[Design files in text formats]
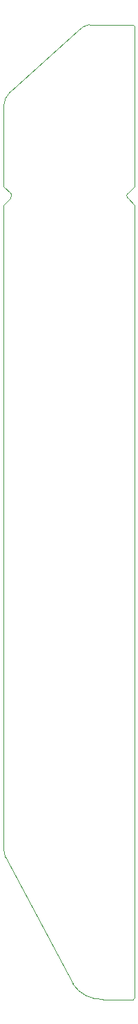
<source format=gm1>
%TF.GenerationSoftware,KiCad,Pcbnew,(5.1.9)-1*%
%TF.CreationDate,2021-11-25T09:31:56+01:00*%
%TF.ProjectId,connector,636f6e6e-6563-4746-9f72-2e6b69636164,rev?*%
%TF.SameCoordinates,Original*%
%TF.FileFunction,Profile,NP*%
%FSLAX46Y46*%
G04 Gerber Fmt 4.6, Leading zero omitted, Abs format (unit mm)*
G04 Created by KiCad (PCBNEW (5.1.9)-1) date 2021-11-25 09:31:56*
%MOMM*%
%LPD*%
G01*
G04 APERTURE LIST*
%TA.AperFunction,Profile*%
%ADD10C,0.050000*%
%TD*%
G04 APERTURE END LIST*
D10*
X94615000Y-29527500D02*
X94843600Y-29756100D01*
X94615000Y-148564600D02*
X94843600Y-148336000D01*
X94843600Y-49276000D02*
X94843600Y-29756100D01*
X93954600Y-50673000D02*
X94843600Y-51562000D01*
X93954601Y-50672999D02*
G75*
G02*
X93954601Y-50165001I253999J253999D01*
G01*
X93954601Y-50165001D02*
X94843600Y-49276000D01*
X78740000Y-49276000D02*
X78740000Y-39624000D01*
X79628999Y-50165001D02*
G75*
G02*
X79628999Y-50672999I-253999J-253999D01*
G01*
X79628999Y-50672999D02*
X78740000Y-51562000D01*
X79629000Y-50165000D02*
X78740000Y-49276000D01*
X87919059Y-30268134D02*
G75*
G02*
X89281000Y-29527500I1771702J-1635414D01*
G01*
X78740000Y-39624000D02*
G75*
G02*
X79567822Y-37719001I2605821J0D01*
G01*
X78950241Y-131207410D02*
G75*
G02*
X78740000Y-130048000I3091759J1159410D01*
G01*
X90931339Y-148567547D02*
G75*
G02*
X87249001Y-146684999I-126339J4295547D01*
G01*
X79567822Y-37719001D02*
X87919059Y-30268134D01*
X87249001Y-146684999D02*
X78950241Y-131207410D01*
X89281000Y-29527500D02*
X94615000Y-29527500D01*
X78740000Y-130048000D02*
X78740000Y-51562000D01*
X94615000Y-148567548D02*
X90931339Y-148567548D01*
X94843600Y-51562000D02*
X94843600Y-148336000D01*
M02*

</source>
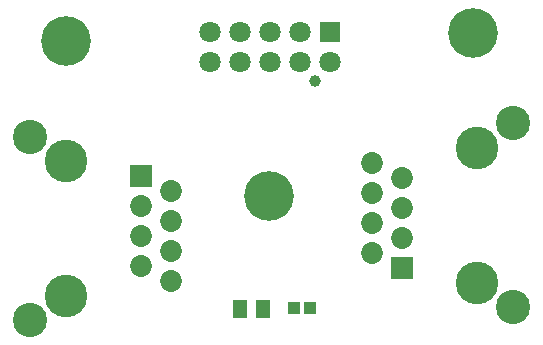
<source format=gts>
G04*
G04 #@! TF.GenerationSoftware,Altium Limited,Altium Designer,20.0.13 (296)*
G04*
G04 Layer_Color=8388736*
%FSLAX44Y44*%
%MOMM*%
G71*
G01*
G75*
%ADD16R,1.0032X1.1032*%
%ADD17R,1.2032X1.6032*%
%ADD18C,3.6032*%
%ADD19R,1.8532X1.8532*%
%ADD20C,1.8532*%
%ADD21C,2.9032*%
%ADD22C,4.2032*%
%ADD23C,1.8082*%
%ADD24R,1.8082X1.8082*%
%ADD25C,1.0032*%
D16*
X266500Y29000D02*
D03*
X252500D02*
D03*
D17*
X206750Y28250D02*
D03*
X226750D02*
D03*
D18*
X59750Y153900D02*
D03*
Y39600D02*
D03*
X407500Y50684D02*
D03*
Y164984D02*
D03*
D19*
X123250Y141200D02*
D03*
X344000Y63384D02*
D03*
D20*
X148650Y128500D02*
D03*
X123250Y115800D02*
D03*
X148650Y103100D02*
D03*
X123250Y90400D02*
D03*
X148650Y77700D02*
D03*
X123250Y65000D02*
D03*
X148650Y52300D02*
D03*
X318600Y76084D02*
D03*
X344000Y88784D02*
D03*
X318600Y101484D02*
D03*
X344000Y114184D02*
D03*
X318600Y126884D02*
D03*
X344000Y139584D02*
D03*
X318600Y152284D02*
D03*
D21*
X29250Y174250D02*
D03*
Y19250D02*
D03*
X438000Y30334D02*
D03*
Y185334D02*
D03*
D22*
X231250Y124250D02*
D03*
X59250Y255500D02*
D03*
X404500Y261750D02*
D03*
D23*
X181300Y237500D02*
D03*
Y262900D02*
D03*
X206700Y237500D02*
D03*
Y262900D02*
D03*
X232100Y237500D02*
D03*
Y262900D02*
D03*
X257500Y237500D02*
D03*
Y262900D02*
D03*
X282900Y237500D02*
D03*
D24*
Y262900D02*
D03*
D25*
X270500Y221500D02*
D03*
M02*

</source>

---

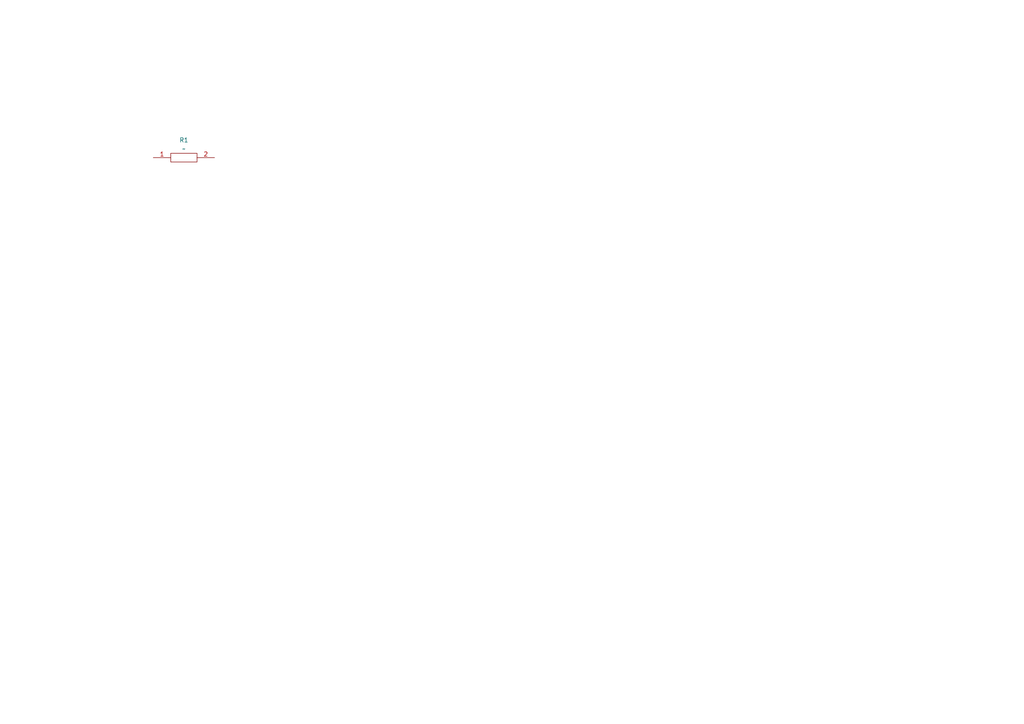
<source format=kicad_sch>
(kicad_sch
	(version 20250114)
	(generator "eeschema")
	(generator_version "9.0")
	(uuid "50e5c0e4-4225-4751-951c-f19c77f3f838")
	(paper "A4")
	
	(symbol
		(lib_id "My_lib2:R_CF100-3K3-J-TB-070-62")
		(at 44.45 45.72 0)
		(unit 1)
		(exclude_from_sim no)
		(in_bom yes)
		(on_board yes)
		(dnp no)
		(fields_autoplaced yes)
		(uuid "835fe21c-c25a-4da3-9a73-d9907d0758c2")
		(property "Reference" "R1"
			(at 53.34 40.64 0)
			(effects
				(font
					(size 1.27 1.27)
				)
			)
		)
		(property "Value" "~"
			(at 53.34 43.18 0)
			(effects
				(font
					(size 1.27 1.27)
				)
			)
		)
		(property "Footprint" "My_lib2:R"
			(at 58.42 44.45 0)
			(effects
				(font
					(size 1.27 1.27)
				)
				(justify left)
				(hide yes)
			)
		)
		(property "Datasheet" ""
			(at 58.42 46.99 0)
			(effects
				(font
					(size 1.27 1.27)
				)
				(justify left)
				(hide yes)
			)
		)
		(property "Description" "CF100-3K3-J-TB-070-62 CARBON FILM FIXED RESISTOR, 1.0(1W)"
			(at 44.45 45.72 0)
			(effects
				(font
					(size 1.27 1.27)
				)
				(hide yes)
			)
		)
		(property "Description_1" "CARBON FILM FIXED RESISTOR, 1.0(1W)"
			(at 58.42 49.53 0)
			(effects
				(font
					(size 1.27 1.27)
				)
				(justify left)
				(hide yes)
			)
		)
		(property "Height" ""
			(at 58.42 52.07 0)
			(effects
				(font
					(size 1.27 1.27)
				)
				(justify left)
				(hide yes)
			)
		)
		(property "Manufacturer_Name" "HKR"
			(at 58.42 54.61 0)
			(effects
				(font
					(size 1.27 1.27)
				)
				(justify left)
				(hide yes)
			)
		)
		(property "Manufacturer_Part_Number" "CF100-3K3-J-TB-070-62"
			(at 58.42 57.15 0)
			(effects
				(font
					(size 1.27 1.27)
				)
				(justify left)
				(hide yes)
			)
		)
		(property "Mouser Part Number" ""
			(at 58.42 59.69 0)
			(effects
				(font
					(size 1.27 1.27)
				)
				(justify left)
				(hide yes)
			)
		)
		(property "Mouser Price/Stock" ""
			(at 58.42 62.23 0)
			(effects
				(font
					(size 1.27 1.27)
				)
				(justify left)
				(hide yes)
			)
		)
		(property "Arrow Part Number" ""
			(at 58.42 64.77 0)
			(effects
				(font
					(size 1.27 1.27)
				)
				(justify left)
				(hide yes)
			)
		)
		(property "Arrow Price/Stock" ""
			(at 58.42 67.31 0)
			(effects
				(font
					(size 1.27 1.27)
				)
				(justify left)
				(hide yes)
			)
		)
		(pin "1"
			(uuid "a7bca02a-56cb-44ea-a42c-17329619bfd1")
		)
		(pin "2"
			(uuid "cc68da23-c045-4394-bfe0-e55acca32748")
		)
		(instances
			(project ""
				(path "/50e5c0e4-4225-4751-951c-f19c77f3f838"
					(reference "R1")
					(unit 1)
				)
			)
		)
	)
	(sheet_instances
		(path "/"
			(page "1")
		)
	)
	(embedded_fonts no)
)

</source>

- **GOAL OF THE EXERCISE**
Search the entries above for the word "Stock" and copy each line where it appears.

- **EXERCISE SOLUTION**
		(property "Mouser Price/Stock" ""
		(property "Arrow Price/Stock" ""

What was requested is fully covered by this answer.